Na ciência política, o conceito de tecnopolítica já é bastante conhecido desde a última década. Trata-se do uso das ferramentas digitais como peça central da atuação política. Como se a gestão de um mandato parlamentar, de um ator do Executivo ou de um partido, por exemplo, fosse moldada a partir do mundo digital. Não se trata de um fenômeno estritamente negativo, porém também há seu viés prejudicial à democracia.


O debate sobre o Projeto de Lei 5582/2025, o chamado PL Antifacção, é a prova mais recente do mau uso da tecnopolítica. O texto, que deveria discutir um necessário cerco às organizações criminosas internacionais que operam no Brasil, se transformou em palanque para parlamentares do Congresso Nacional, em uma clara tentativa de apropriação de determinadas posições para agradar o eleitorado a menos de um ano das eleições.


Um dos pontos de maior discussão tratava da equiparação das facções a organizações terroristas. O texto aprovado pela Câmara, no entanto, excluiu essa possibilidade, defendida, principalmente, pelos governadores mais conservadores, que disputam um espaço no eleitorado para tentar concorrer ao Planalto no ano que vem.


Sem entrar em demais pontos técnicos (e importantes) do projeto, acertou o relator Guilherme Derrite (PP-SP), secretário de Segurança Pública de São Paulo temporariamente licenciado, ao retirar a equiparação do texto final.

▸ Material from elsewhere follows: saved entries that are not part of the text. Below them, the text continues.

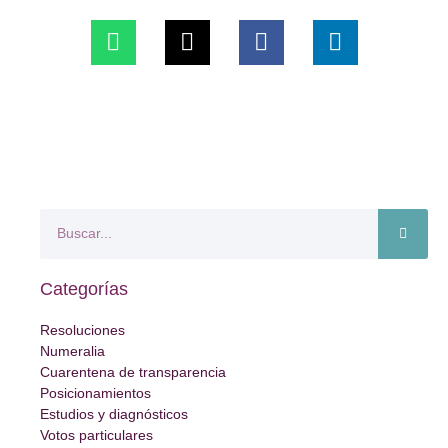
Categorías
Resoluciones
Numeralia
Cuarentena de transparencia
Posicionamientos
Estudios y diagnósticos
Votos particulares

Em primeiro lugar, o mais óbvio: os crimes cometidos pelas facções são graves, mas não são, tecnicamente, classificados como terrorismo. A definição dada pela ONU é recente, mas bastante assertiva neste sentido. Em artigo publicado no jornal O Globo em 2005, o ex-secretário-geral Kofi Annan classificou o terror como "qualquer ação que vise a causar a morte ou provocar danos corporais graves a civis ou não-combatentes, com o objetivo de intimidar uma população ou obrigar um governo ou uma organização internacional a fazer ou deixar de fazer alguma coisa".


Ou seja, ainda que as facções criem distorções e prejuízos enormes para a sociedade, eles não ocorrem num contexto de disputa política não resolvida, como agiu, por exemplo, a Al-Qaeda de Osama Bin Laden em setembro de 2001.


Além do mais, a classificação das facções como terroristas poderia abrir um precedente perigoso do ponto de vista das relações internacionais. País líder da chamada "guerra ao terror", os Estados Unidos têm adotado táticas intervencionistas em todo o mundo para combater organizações classificadas por ele mesmo como terroristas.


Na prática, sem qualquer respeito ao regramento jurídico de cada país, os EUA têm adotado ofensivas para frear o que ele mesmo julga como terrorismo, ainda que não se tenha um critério definido para isso. Vale lembrar dos mais recentes ataques ordenados por Donald Trump contra embarcações venezuelanas.


Mesmo sem uma definição clara se uma facção realmente coordena o tráfico internacional de drogas da Venezuela para o restante do mundo, Trump classifica o chamado Cartel de los Soles como terrorista, o que dá permissão para intervenção direta da CIA. A medida tem como pano de fundo a inevitável disputa política entre a Casa Branca e a ditadura de Nicolás Maduro. Por que o mesmo não é adotado, por exemplo, em outros países historicamente ligados à fabricação e exportação da cocaína na América Latina, como Bolívia e Colômbia?


Diante disso, não cabe ao Brasil abrir qualquer precedente para intervenção externa, ainda que o necessário combate às facções precise ser uma das primeiras prioridades deste e de próximos governos.


Ao mesmo tempo, não se pode usar essa demanda como trampolim para se posicionar nas mídias sociais, até porque o combate a essas organizações passa muito mais pelo cerco às suas atividades econômicas do que pela coerção.